» TASK INSTRUCTIONS: Every line in the entries that holds "мероприятий" should be identified and copied.
---------------
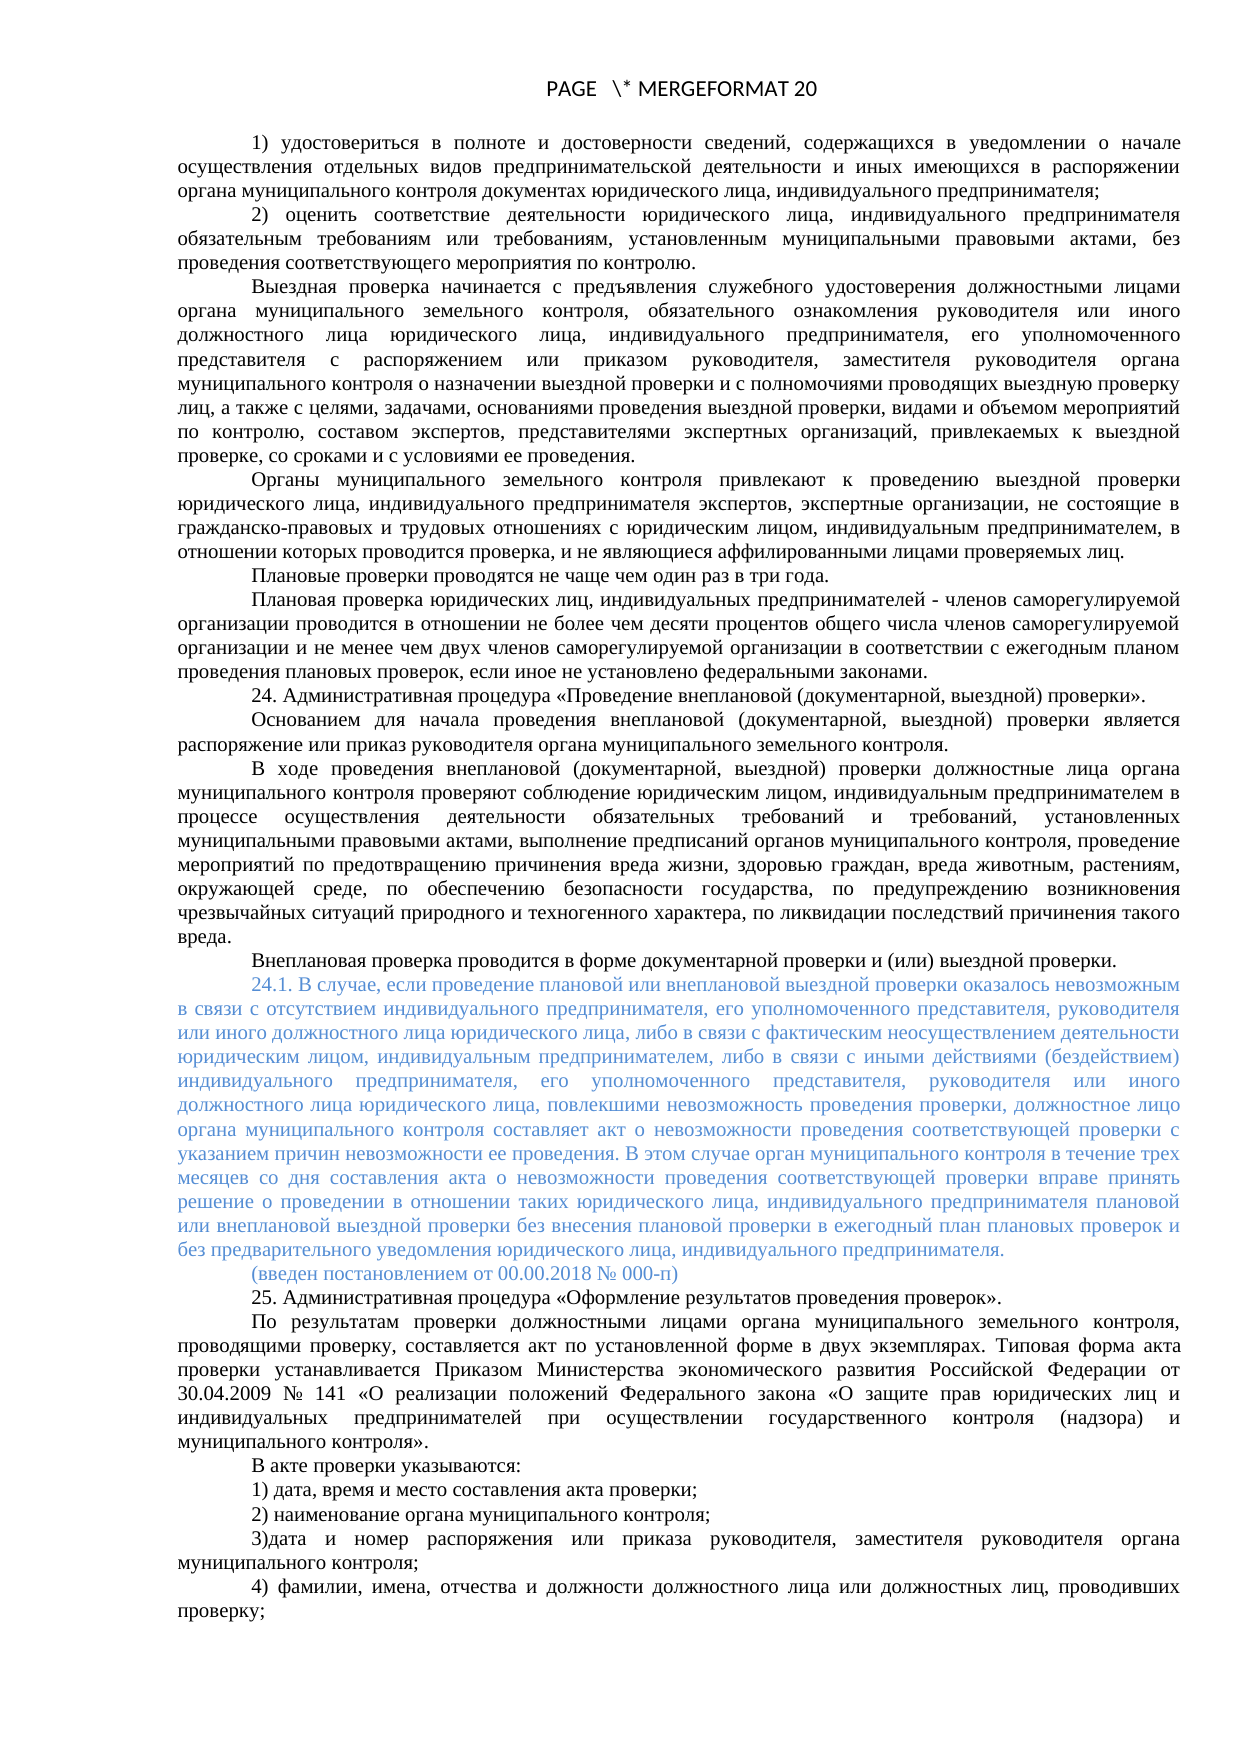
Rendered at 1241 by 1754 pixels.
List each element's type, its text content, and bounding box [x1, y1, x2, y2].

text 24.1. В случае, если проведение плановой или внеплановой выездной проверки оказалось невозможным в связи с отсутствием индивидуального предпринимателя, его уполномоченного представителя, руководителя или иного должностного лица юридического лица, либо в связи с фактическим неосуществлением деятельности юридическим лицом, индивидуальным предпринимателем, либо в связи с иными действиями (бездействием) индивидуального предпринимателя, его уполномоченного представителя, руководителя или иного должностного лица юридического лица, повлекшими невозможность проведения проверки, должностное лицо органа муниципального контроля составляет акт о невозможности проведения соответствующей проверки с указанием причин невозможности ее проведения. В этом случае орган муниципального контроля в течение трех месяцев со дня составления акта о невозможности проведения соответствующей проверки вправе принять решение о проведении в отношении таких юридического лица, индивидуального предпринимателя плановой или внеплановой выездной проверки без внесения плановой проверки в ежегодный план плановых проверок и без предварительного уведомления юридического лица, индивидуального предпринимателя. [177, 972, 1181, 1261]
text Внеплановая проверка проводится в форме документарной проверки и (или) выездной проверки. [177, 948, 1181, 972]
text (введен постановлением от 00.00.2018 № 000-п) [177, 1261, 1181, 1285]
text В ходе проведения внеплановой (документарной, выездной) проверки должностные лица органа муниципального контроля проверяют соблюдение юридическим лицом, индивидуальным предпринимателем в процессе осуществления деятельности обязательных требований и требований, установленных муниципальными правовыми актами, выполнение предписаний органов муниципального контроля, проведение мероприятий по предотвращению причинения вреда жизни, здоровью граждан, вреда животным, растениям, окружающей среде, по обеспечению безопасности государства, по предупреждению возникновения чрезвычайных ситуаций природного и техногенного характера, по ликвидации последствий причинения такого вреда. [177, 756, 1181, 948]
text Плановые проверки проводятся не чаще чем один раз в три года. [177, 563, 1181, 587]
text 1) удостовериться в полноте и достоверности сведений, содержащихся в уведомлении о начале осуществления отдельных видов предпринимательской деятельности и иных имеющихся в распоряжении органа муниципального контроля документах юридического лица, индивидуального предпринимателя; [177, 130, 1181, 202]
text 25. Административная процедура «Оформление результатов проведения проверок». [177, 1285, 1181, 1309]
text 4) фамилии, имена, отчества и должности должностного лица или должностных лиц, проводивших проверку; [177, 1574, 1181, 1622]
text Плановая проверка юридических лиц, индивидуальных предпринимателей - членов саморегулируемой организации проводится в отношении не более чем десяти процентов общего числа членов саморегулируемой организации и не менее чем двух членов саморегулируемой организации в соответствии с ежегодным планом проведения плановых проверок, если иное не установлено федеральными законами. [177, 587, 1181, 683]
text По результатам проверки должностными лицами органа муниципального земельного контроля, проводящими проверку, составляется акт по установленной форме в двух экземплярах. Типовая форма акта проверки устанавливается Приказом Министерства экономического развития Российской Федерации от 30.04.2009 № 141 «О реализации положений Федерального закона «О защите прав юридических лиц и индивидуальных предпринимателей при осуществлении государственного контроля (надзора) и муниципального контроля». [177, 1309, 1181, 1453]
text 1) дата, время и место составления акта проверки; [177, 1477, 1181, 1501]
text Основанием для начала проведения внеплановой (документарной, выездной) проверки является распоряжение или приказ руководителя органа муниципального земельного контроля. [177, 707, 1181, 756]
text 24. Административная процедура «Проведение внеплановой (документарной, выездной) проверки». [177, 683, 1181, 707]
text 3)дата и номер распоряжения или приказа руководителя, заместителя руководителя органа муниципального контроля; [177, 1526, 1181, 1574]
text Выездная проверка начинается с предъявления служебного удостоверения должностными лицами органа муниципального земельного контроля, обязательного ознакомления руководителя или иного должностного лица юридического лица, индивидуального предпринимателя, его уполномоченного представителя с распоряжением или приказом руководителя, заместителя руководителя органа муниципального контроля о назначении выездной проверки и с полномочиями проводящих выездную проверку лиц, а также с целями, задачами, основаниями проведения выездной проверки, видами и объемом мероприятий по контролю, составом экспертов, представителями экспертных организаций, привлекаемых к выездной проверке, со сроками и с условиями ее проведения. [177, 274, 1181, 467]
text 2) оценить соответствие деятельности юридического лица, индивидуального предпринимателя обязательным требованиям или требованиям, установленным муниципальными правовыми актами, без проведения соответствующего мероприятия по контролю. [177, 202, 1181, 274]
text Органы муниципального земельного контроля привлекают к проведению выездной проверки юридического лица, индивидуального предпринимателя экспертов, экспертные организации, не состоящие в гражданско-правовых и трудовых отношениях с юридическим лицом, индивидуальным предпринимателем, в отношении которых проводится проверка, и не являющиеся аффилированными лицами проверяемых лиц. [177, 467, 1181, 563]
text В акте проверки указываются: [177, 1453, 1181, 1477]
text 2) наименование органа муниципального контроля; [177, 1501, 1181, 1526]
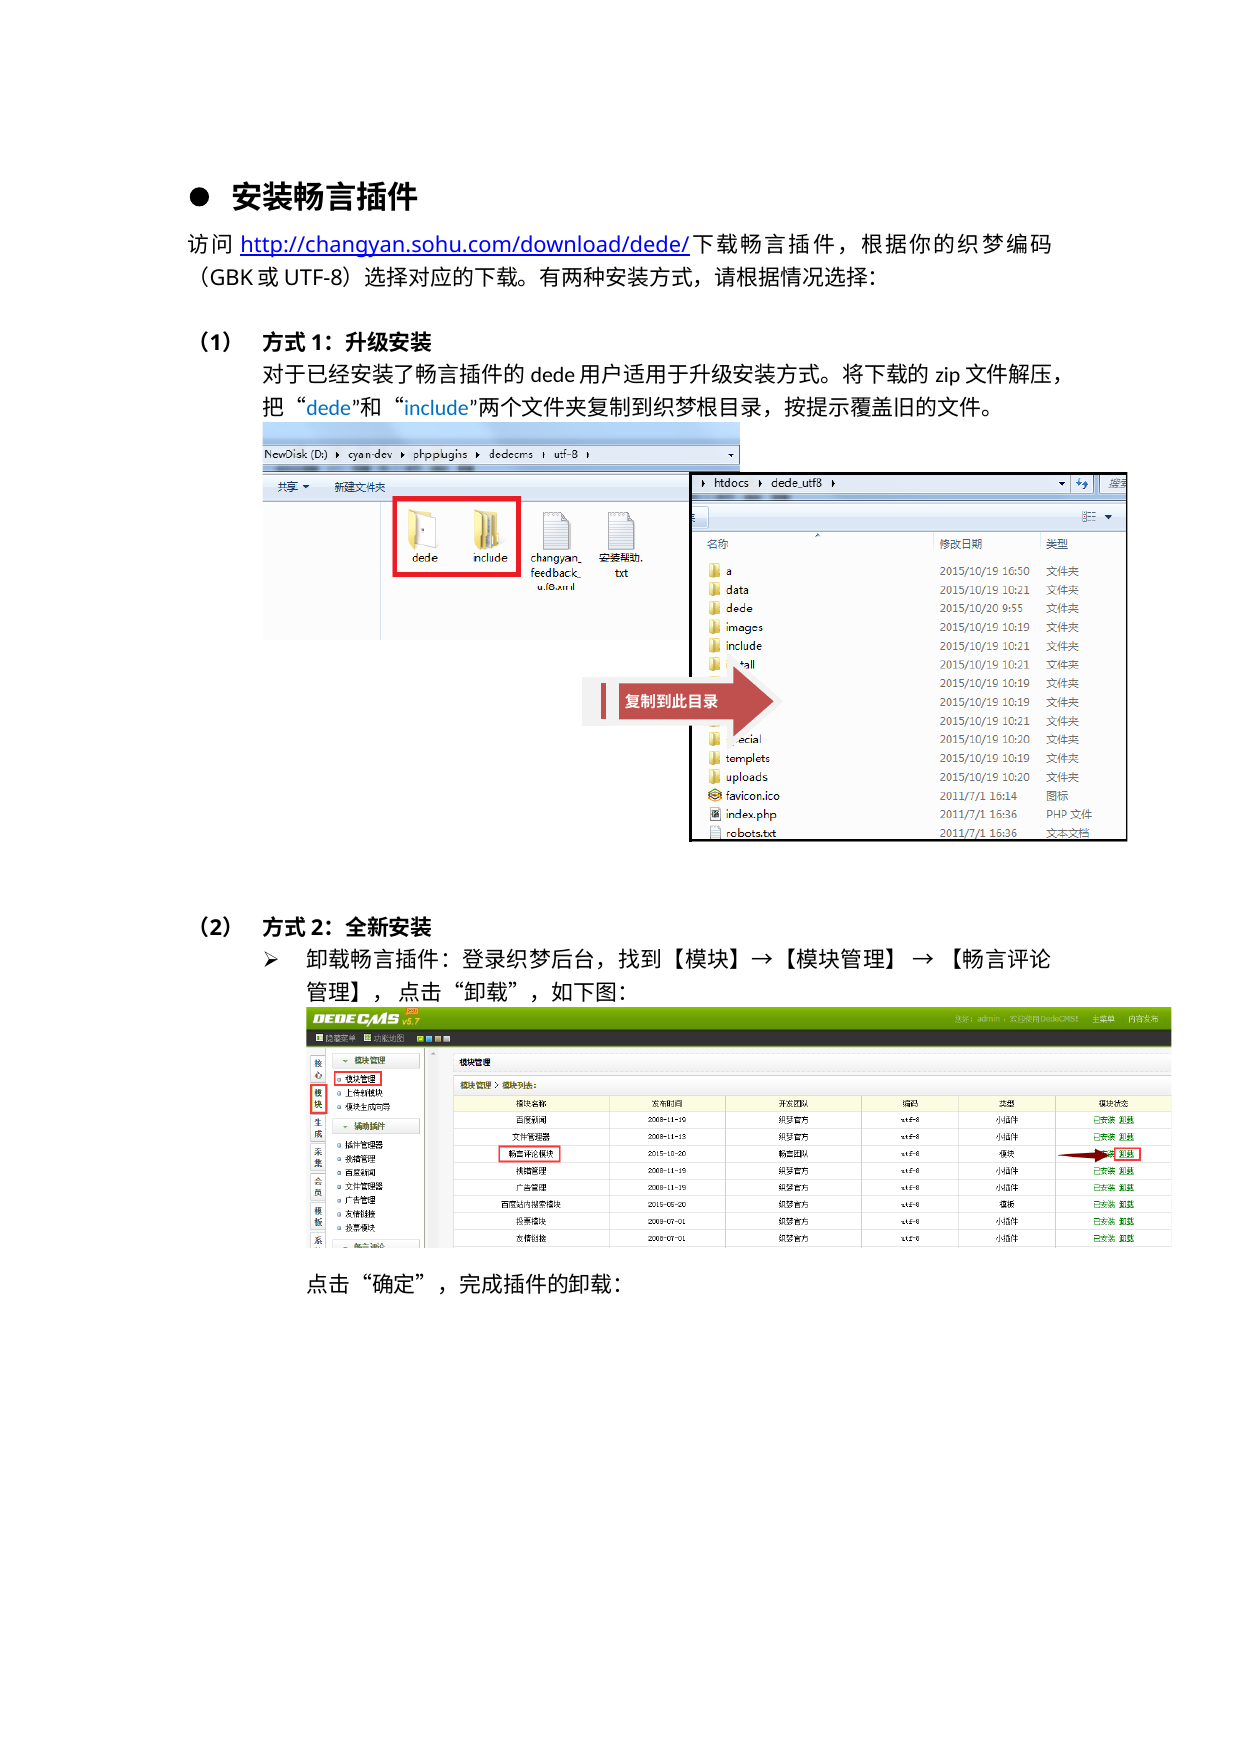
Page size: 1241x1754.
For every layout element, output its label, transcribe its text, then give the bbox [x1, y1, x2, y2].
---------------
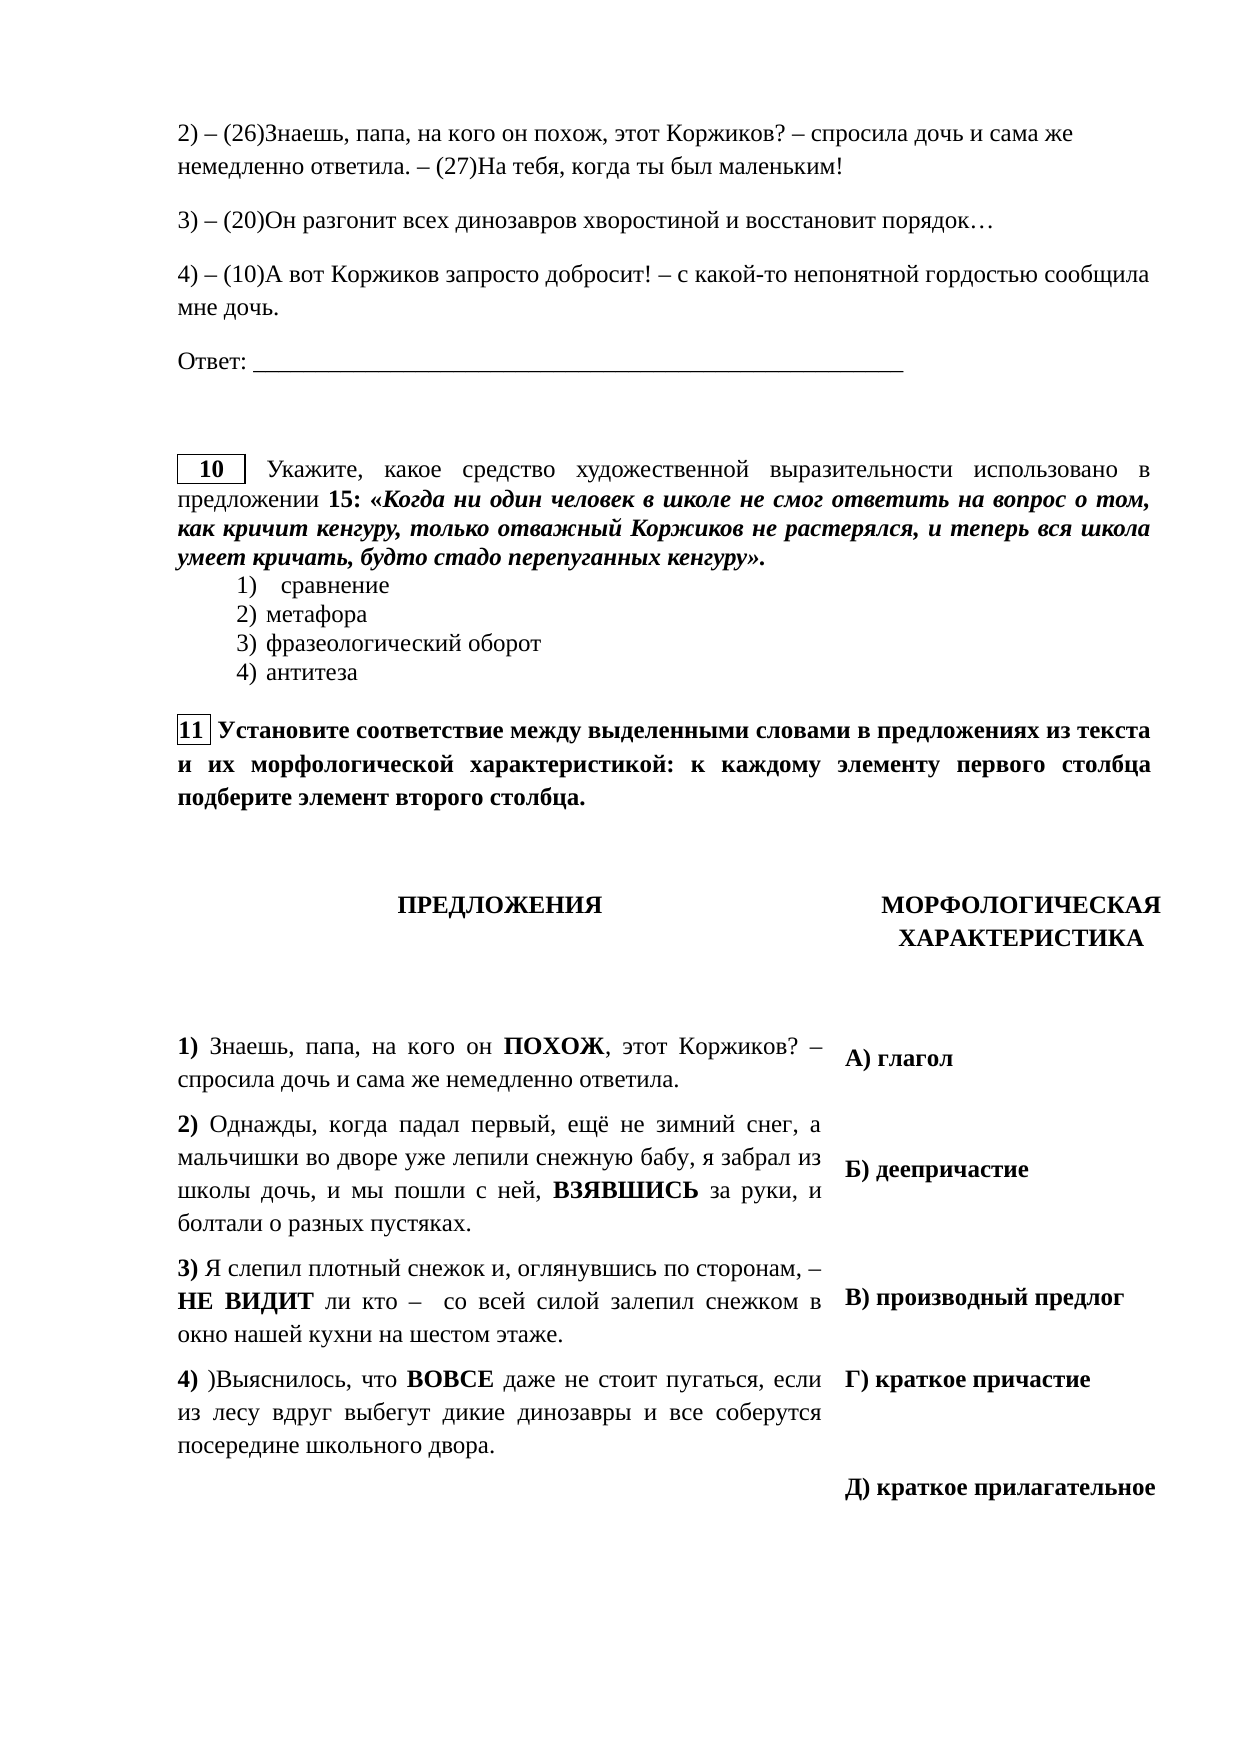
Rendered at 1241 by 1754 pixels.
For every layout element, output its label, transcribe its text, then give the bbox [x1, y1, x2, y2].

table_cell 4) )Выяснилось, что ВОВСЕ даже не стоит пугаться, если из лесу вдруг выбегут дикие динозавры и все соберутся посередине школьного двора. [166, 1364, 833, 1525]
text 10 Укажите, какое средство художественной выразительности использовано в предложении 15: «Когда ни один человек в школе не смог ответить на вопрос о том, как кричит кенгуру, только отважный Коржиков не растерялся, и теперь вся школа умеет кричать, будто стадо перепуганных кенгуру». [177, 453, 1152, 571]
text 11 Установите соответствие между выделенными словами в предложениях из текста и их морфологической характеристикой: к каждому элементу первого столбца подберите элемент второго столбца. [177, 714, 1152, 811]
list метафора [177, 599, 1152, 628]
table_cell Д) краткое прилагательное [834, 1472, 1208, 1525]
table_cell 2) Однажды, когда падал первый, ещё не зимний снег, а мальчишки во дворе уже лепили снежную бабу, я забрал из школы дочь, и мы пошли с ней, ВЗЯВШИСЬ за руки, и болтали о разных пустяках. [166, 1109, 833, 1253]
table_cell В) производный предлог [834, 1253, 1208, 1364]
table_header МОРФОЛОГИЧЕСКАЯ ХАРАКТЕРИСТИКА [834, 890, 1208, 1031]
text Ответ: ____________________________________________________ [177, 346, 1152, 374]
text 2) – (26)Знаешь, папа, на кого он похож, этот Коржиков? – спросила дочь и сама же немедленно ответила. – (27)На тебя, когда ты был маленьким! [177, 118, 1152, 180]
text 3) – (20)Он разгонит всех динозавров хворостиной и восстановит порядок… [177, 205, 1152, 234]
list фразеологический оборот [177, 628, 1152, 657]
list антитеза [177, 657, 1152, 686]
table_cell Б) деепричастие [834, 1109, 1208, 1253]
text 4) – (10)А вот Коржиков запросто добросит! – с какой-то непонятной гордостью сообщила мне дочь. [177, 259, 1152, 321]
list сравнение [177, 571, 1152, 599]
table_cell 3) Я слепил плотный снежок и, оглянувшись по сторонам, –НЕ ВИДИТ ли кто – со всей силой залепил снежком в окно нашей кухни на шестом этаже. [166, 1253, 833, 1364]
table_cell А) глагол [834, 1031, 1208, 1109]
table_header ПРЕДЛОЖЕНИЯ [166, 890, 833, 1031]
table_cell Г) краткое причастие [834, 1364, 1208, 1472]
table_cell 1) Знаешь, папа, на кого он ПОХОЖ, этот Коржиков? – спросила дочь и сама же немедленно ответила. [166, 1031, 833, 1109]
---------------
» EXPECTED ANSWER:
text В ходе проведения внеплановой (документарной, выездной) проверки должностные лица органа муниципального контроля проверяют соблюдение юридическим лицом, индивидуальным предпринимателем в процессе осуществления деятельности обязательных требований и требований, установленных муниципальными правовыми актами, выполнение предписаний органов муниципального контроля, проведение мероприятий по предотвращению причинения вреда жизни, здоровью граждан, вреда животным, растениям, окружающей среде, по обеспечению безопасности государства, по предупреждению возникновения чрезвычайных ситуаций природного и техногенного характера, по ликвидации последствий причинения такого вреда. [177, 756, 1181, 948]
text Выездная проверка начинается с предъявления служебного удостоверения должностными лицами органа муниципального земельного контроля, обязательного ознакомления руководителя или иного должностного лица юридического лица, индивидуального предпринимателя, его уполномоченного представителя с распоряжением или приказом руководителя, заместителя руководителя органа муниципального контроля о назначении выездной проверки и с полномочиями проводящих выездную проверку лиц, а также с целями, задачами, основаниями проведения выездной проверки, видами и объемом мероприятий по контролю, составом экспертов, представителями экспертных организаций, привлекаемых к выездной проверке, со сроками и с условиями ее проведения. [177, 274, 1181, 467]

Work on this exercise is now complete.